Aprender a decidir colectivamente, a ejecutar resoluciones y a rendir cuentas, entendiendo que “la verdadera libertad se ejerce en la unidad consciente, no en el individualismo abstracto”.

 

Conclusiones

 

-          La capacitación política no es un “preámbulo” a la acción, sino una “dimensión constitutiva” de la acción revolucionaria.

-          Sin organización consciente, la espontaneidad de las masas se agota o es desviada.

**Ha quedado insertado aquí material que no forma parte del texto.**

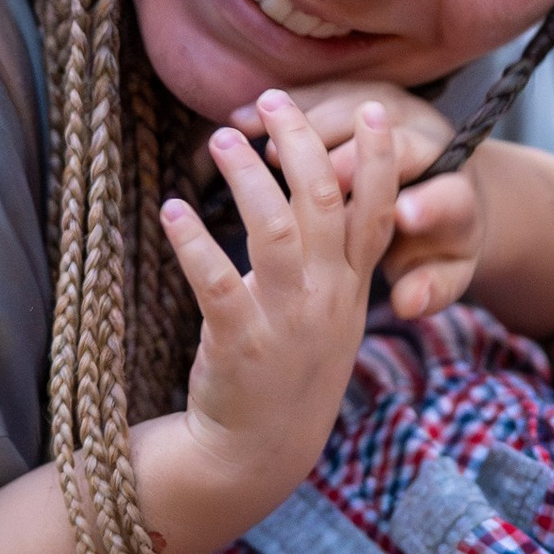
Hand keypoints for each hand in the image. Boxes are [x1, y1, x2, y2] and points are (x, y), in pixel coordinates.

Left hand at [163, 92, 399, 496]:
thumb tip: (317, 192)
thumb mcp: (331, 315)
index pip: (379, 212)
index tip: (374, 108)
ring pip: (276, 231)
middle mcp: (328, 300)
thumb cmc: (289, 371)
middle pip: (326, 202)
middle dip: (302, 142)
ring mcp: (287, 322)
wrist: (258, 452)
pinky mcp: (240, 344)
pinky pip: (216, 281)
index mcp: (352, 289)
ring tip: (220, 138)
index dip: (380, 158)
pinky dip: (193, 242)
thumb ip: (334, 260)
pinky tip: (172, 211)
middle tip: (272, 100)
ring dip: (248, 176)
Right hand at [235, 75, 486, 320]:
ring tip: (258, 149)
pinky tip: (240, 120)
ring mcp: (397, 114)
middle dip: (354, 159)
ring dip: (308, 129)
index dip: (429, 206)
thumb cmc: (438, 243)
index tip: (405, 217)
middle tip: (312, 174)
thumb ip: (431, 289)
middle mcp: (431, 147)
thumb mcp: (445, 273)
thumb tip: (410, 303)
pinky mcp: (363, 99)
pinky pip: (325, 95)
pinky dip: (282, 110)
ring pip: (353, 112)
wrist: (447, 189)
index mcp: (455, 200)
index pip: (448, 200)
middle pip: (398, 146)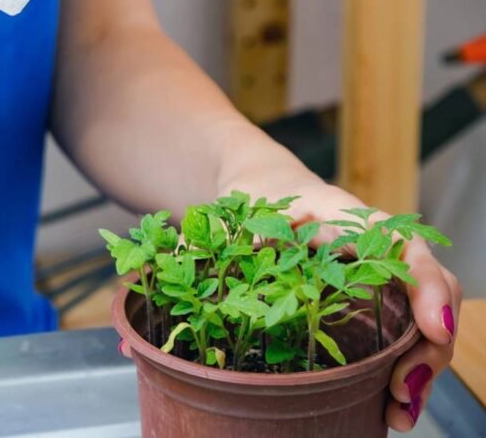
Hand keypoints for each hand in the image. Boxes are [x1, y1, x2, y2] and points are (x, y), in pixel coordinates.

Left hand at [228, 178, 460, 431]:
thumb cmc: (247, 199)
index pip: (400, 245)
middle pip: (426, 288)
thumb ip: (204, 243)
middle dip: (427, 345)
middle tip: (403, 390)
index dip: (425, 285)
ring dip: (419, 366)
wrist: (261, 187)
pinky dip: (400, 367)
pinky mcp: (369, 299)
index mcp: (343, 215)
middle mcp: (374, 243)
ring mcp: (376, 272)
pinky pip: (399, 331)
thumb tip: (166, 289)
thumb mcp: (226, 215)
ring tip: (399, 412)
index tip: (432, 328)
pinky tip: (389, 405)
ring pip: (418, 316)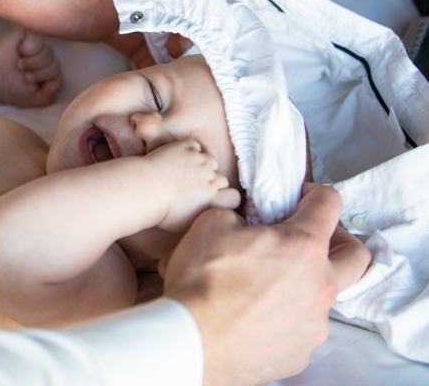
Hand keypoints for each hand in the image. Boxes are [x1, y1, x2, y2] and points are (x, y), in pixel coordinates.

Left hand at [0, 0, 209, 66]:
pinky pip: (137, 48)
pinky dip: (151, 60)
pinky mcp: (104, 31)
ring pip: (164, 27)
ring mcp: (121, 6)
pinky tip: (156, 74)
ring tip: (177, 63)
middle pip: (181, 0)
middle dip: (192, 21)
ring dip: (176, 44)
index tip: (199, 7)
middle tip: (188, 46)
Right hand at [0, 29, 61, 106]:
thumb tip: (56, 83)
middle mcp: (46, 58)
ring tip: (19, 64)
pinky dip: (27, 49)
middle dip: (38, 72)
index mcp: (49, 72)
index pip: (58, 75)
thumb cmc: (11, 87)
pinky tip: (19, 51)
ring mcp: (38, 46)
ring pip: (48, 51)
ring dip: (32, 62)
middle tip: (23, 73)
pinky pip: (37, 40)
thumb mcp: (32, 99)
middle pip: (54, 63)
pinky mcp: (28, 35)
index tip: (29, 81)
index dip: (44, 79)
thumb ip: (48, 96)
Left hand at [145, 139, 238, 231]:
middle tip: (194, 186)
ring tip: (186, 171)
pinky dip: (190, 150)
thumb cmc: (161, 211)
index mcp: (210, 197)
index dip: (223, 198)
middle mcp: (208, 177)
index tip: (211, 198)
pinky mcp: (184, 147)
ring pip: (210, 160)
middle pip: (221, 178)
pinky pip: (195, 146)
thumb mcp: (186, 223)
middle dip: (211, 182)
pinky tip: (179, 158)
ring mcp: (197, 160)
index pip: (233, 196)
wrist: (143, 189)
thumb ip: (204, 215)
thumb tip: (211, 214)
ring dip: (202, 165)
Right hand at [162, 183, 371, 385]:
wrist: (191, 340)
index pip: (330, 204)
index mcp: (303, 246)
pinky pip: (303, 328)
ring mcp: (314, 324)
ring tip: (269, 285)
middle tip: (309, 239)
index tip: (299, 199)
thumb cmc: (201, 282)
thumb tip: (243, 223)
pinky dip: (286, 317)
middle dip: (338, 241)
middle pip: (356, 256)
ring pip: (325, 297)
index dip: (314, 193)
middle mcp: (320, 286)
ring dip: (306, 284)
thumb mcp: (212, 223)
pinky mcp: (301, 352)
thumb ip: (238, 215)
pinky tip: (256, 315)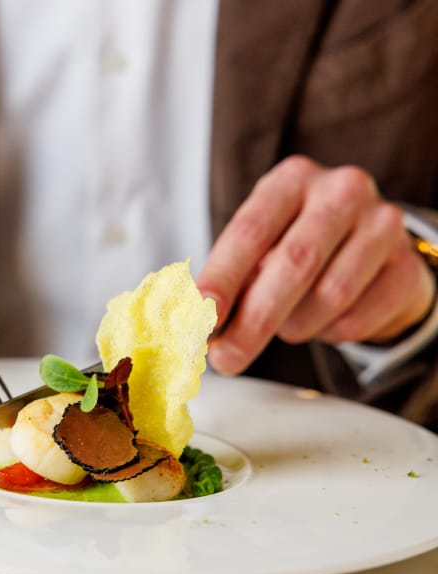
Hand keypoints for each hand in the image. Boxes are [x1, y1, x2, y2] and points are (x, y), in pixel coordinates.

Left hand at [196, 155, 434, 374]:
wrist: (370, 254)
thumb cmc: (295, 248)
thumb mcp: (257, 251)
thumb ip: (230, 282)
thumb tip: (198, 324)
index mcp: (290, 181)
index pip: (249, 231)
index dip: (223, 276)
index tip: (203, 314)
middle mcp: (341, 191)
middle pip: (293, 264)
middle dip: (253, 320)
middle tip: (226, 360)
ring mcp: (382, 224)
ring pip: (328, 296)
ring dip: (295, 326)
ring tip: (286, 324)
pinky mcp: (407, 266)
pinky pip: (357, 319)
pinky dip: (329, 333)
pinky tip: (324, 321)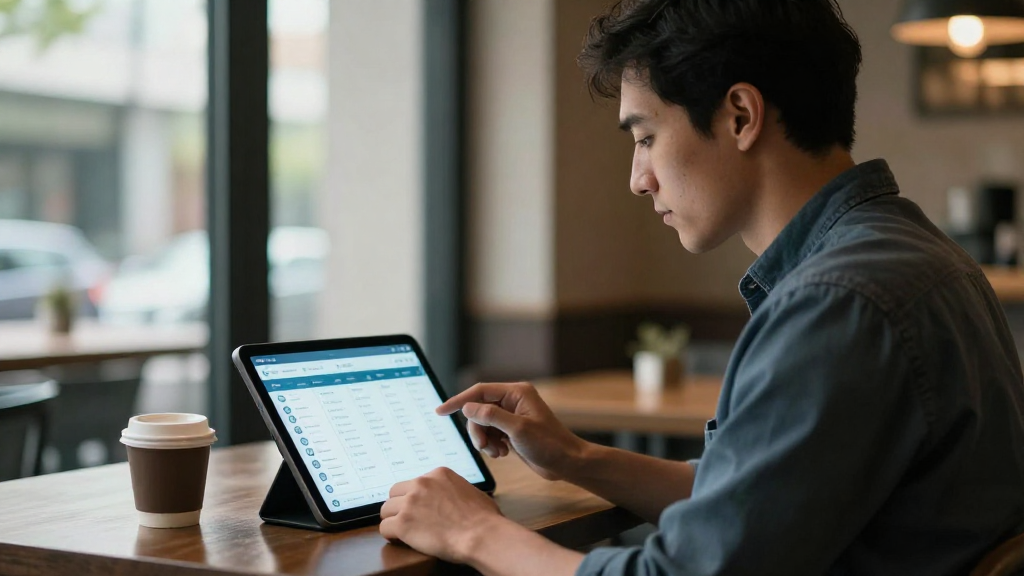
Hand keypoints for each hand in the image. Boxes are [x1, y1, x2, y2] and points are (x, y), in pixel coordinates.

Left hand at [379, 467, 505, 562]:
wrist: (481, 534)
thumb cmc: (484, 518)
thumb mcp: (470, 491)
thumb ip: (454, 490)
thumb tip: (455, 498)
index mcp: (438, 474)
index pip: (414, 483)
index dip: (414, 498)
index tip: (419, 509)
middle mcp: (421, 484)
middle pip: (395, 493)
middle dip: (399, 506)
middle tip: (408, 520)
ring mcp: (410, 503)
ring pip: (386, 510)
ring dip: (393, 520)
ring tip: (403, 532)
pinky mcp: (403, 523)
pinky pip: (385, 528)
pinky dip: (391, 536)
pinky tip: (400, 540)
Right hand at [437, 382, 587, 480]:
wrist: (567, 463)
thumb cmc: (549, 444)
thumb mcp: (517, 429)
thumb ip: (491, 416)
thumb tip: (468, 407)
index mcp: (516, 393)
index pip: (479, 391)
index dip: (459, 401)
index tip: (440, 411)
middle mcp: (513, 401)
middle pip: (478, 410)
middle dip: (477, 429)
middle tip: (483, 446)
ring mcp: (512, 416)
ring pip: (483, 424)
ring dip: (484, 440)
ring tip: (497, 453)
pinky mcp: (512, 430)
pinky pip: (490, 434)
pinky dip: (491, 445)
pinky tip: (502, 454)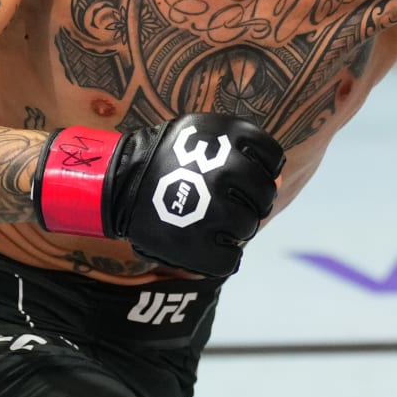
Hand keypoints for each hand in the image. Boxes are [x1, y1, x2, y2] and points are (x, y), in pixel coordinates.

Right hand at [33, 113, 284, 276]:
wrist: (116, 182)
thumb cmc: (168, 158)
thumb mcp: (205, 138)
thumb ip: (246, 154)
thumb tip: (280, 178)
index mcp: (231, 138)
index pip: (273, 161)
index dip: (261, 173)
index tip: (241, 179)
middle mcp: (227, 170)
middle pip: (265, 196)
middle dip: (251, 203)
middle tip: (224, 203)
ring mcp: (213, 209)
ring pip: (249, 228)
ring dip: (234, 229)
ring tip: (209, 222)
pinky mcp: (197, 245)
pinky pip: (230, 259)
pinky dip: (221, 256)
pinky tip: (204, 244)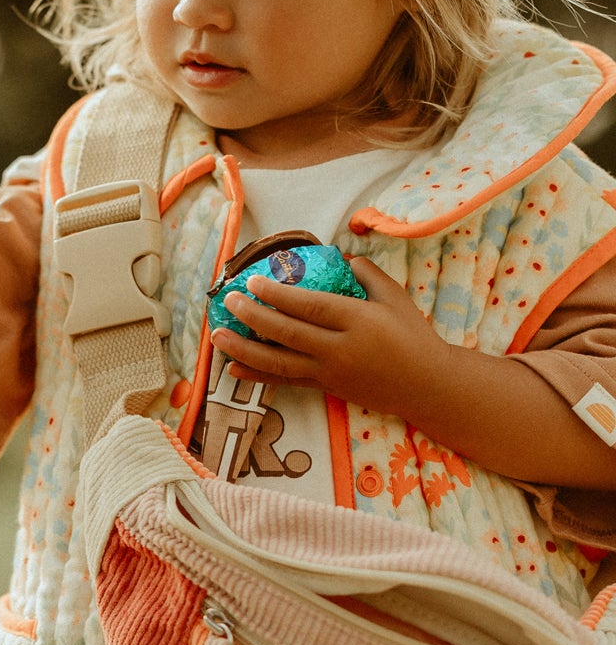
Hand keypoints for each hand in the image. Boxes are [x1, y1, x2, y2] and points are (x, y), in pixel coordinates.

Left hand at [210, 257, 451, 417]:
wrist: (428, 386)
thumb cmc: (412, 335)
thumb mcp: (395, 297)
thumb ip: (365, 273)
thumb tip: (338, 256)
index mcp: (358, 321)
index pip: (310, 306)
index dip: (278, 295)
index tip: (252, 281)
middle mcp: (341, 349)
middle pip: (288, 333)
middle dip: (253, 316)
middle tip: (227, 300)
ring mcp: (330, 372)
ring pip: (279, 362)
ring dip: (244, 348)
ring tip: (216, 335)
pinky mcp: (326, 388)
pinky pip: (285, 381)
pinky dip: (257, 375)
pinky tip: (232, 367)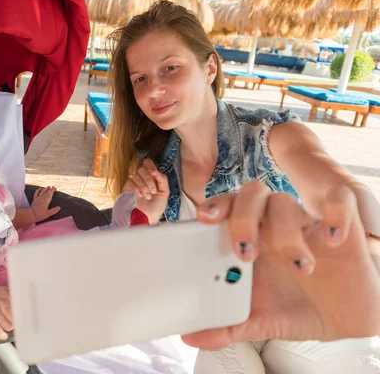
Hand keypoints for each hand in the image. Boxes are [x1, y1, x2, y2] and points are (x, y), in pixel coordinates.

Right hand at [0, 286, 13, 343]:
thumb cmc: (0, 295)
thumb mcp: (8, 292)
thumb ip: (15, 299)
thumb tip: (26, 306)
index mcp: (2, 300)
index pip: (8, 311)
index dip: (13, 319)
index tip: (18, 324)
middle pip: (2, 321)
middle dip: (8, 327)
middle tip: (12, 328)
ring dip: (0, 334)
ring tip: (4, 336)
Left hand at [31, 186, 60, 222]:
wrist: (31, 215)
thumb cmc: (40, 215)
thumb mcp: (48, 214)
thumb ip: (54, 210)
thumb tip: (59, 207)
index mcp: (46, 202)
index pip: (50, 195)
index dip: (52, 191)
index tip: (54, 188)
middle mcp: (42, 199)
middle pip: (47, 193)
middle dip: (50, 189)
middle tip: (53, 187)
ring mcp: (38, 198)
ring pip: (42, 192)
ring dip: (45, 189)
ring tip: (48, 186)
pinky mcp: (34, 199)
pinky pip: (36, 193)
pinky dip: (38, 190)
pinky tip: (40, 188)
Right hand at [122, 159, 169, 224]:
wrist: (148, 218)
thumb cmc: (156, 207)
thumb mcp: (165, 192)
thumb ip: (162, 180)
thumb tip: (155, 171)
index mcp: (151, 177)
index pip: (147, 163)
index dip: (149, 165)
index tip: (154, 172)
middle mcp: (142, 179)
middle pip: (142, 169)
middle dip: (149, 180)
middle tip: (153, 190)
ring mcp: (134, 183)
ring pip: (136, 176)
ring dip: (144, 187)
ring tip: (148, 197)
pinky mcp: (127, 189)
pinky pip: (130, 183)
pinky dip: (137, 189)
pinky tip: (140, 196)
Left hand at [183, 183, 379, 348]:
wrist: (341, 319)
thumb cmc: (293, 309)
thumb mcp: (260, 321)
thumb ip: (228, 326)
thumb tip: (192, 338)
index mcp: (247, 240)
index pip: (225, 208)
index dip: (214, 207)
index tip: (204, 218)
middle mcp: (270, 225)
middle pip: (250, 195)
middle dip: (243, 217)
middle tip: (246, 253)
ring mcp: (303, 222)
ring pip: (284, 200)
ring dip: (286, 231)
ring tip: (299, 267)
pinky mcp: (340, 225)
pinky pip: (339, 200)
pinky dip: (336, 215)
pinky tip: (332, 240)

Sin confianza en las masas, la organización cae en el elitismo o el sectarismo.

-          La lucha por el socialismo exige  “formar cuadros políticos colectivos”, capaces de pensar estratégicamente, actuar tácticamente y mantener una ética revolucionaria en todas las circunstancias.

-          El objetivo último no es “enseñar a otros”, sino “construir juntos una vanguardia organizada que exprese la conciencia más avanzada de la clase trabajadora y los sectores oprimidos”.

 

Llamado a la acción

 

Invitamos a todos los activistas y colectivos populares a:

 

Transformar sus espacios de formación en “talleres de pensamiento crítico y acción revolucionaria”.

Vincular estrechamente la capacitación con las “luchas concretas” en curso. 

Priorizar la “unidad en la diversidad”, sin renunciar a la claridad ideológica. 

Adoptar esta metodología como parte de la “construcción de un polo político revolucionario” capaz de disputar la dirección del proceso de transformación social.

 

“Porque solo una clase consciente de su misión histórica puede abolir todas las clases.”

“¡Capacitarnos para organizar, organizar para transformar, organizarse es comenzar a vencer!”